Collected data

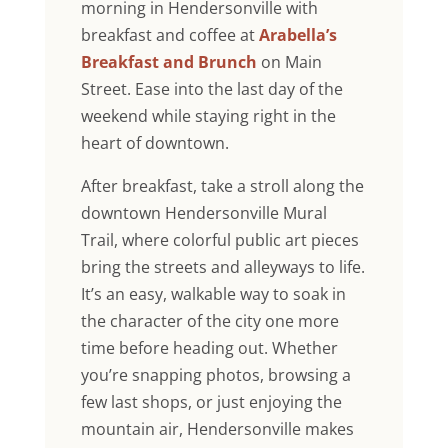
morning in Hendersonville with
breakfast and coffee at
Arabella’s
Breakfast and Brunch
on Main
Street. Ease into the last day of the
weekend while staying right in the
heart of downtown.
After breakfast, take a stroll along the
downtown Hendersonville Mural
Trail, where colorful public art pieces
bring the streets and alleyways to life.
It’s an easy, walkable way to soak in
the character of the city one more
time before heading out. Whether
you’re snapping photos, browsing a
few last shops, or just enjoying the
mountain air, Hendersonville makes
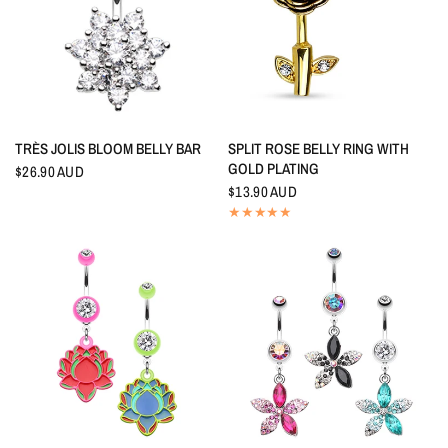
QUICK VIEW
QUICK VIEW
TRÈS JOLIS BLOOM BELLY BAR
SPLIT ROSE BELLY RING WITH
GOLD PLATING
$26.90 AUD
$13.90 AUD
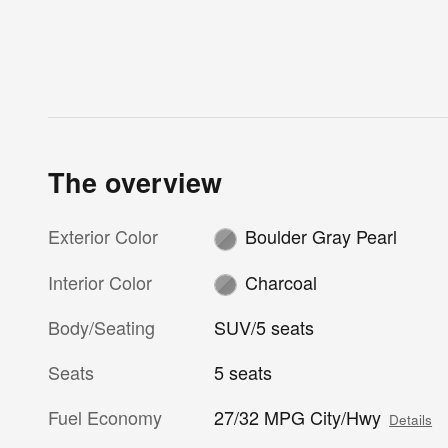
The overview
Exterior Color
Boulder Gray Pearl
Interior Color
Charcoal
Body/Seating
SUV/5 seats
Seats
5 seats
Fuel Economy
27/32 MPG City/Hwy
Details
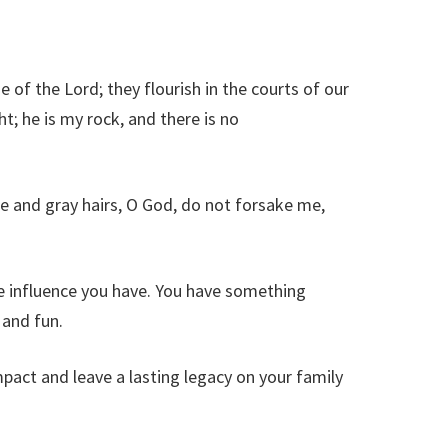
 of the Lord; they flourish in the courts of our
ht; he is my rock, and there is no
e and gray hairs, O God, do not forsake me,
he influence you have. You have something
 and fun.
mpact and leave a lasting legacy on your family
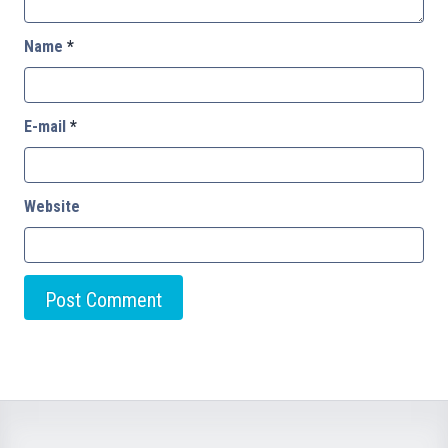
Name
*
E-mail
*
Website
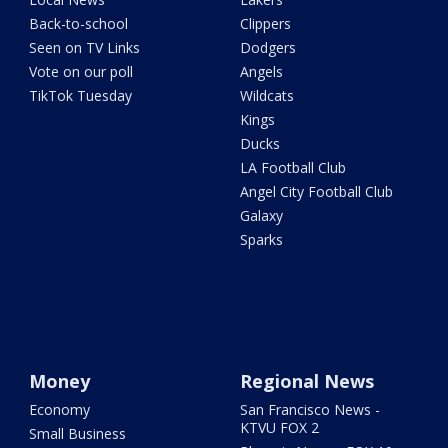
Back-to-school
Clippers
Seen on TV Links
Dodgers
Vote on our poll
Angels
TikTok Tuesday
Wildcats
Kings
Ducks
LA Football Club
Angel City Football Club
Galaxy
Sparks
Money
Regional News
Economy
San Francisco News -
KTVU FOX 2
Small Business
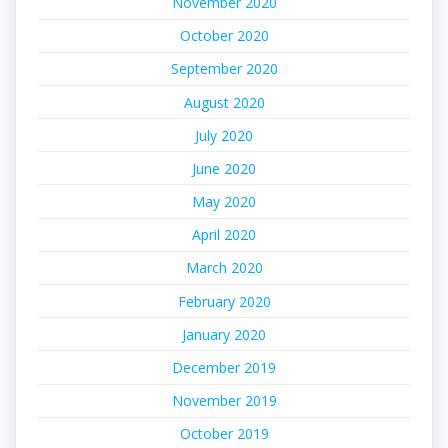
November 2020
October 2020
September 2020
August 2020
July 2020
June 2020
May 2020
April 2020
March 2020
February 2020
January 2020
December 2019
November 2019
October 2019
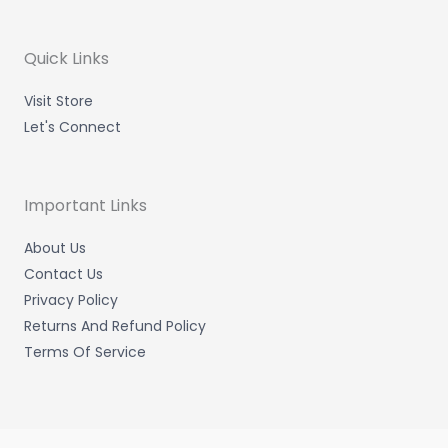
a
t
e
b
g
e
d
o
r
r
i
o
a
n
k
m
-
-
Quick Links
i
f
n
Visit Store
Let's Connect
Important Links
About Us
Contact Us
Privacy Policy
Returns And Refund Policy
Terms Of Service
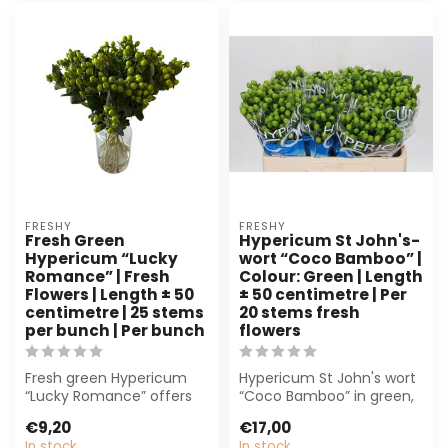
FRESHY
FRESHY
Fresh Green
Hypericum St John's-
Hypericum “Lucky
wort “Coco Bamboo” |
Romance” | Fresh
Colour: Green | Length
Flowers | Length ± 50
± 50 centimetre | Per
centimetre | 25 stems
20 stems fresh
per bunch | Per bunch
flowers
Fresh green Hypericum
Hypericum St John's wort
“Lucky Romance” offers
“Coco Bamboo” in green,
25 sturdy stems of ± 50
50 cm long. Per 20 stems.
€9,20
€17,00
cm. Perfect...
Ideal...
In stock
In stock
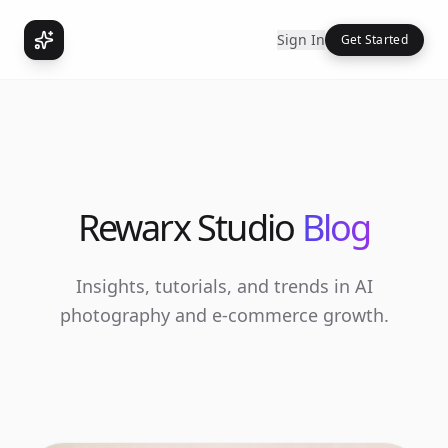
Sign In
Get Started
Rewarx Studio
Blog
Insights, tutorials, and trends in AI
photography and e-commerce growth.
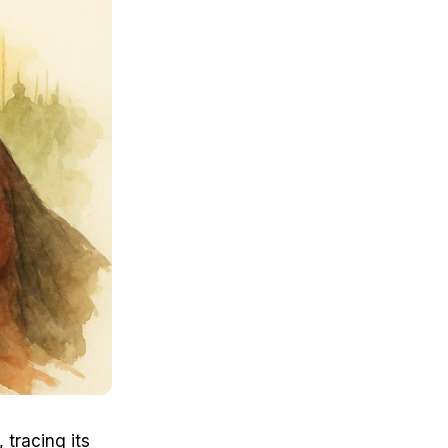
 tracing its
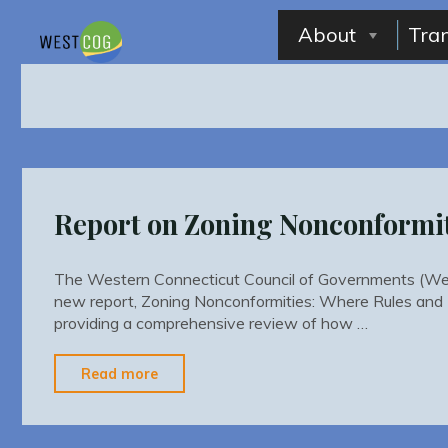
Skip
to
About
Tra
content
Report on Zoning Nonconformi
The Western Connecticut Council of Governments (We
new report, Zoning Nonconformities: Where Rules and 
providing a comprehensive review of how …
"Report
Read more
on
Zoning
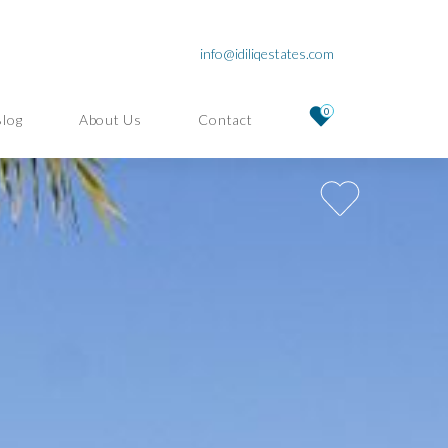
info@idiliqestates.com
0
Blog
About Us
Contact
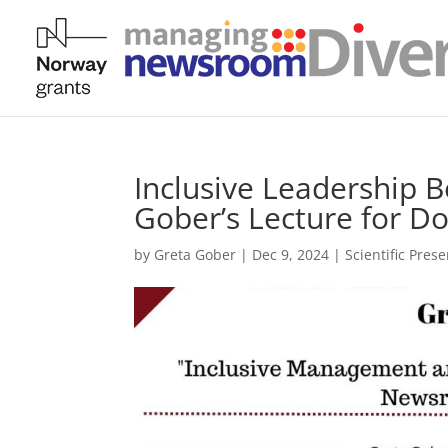
Inclusive Leadership 
Gober’s Lecture for Do
by
Greta Gober
|
Dec 9, 2024
|
Scientific Pres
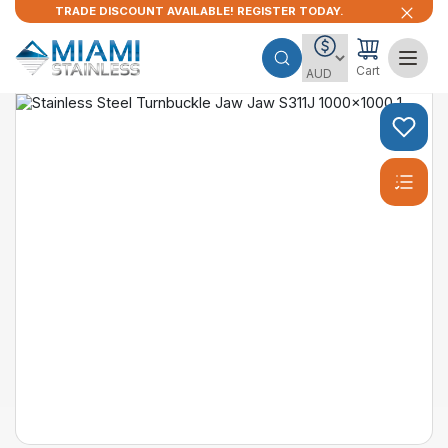
TRADE DISCOUNT AVAILABLE! REGISTER TODAY.
Cart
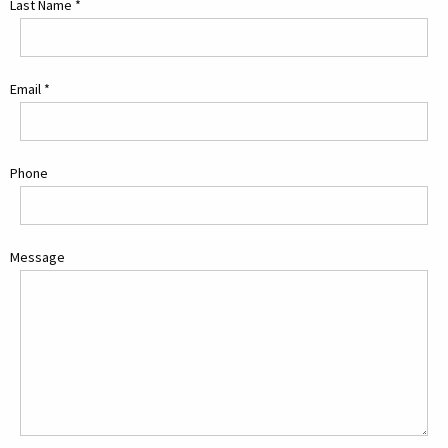
Last Name
*
Email
*
Phone
Message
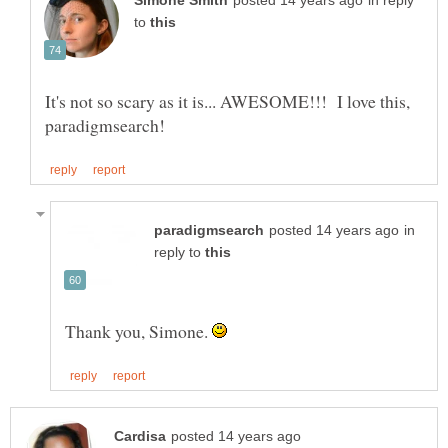
in reply
to
It's not so scary as it is... AWESOME!!! I love this,
in
reply to
Thank you, Simone.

**PROBLEM TO WORK ON**
Locate every line in the rows above that contains the word "Club", and copy each of those lines.

**RESPONSE TO THE TASK**
LA Football Club
Angel City Football Club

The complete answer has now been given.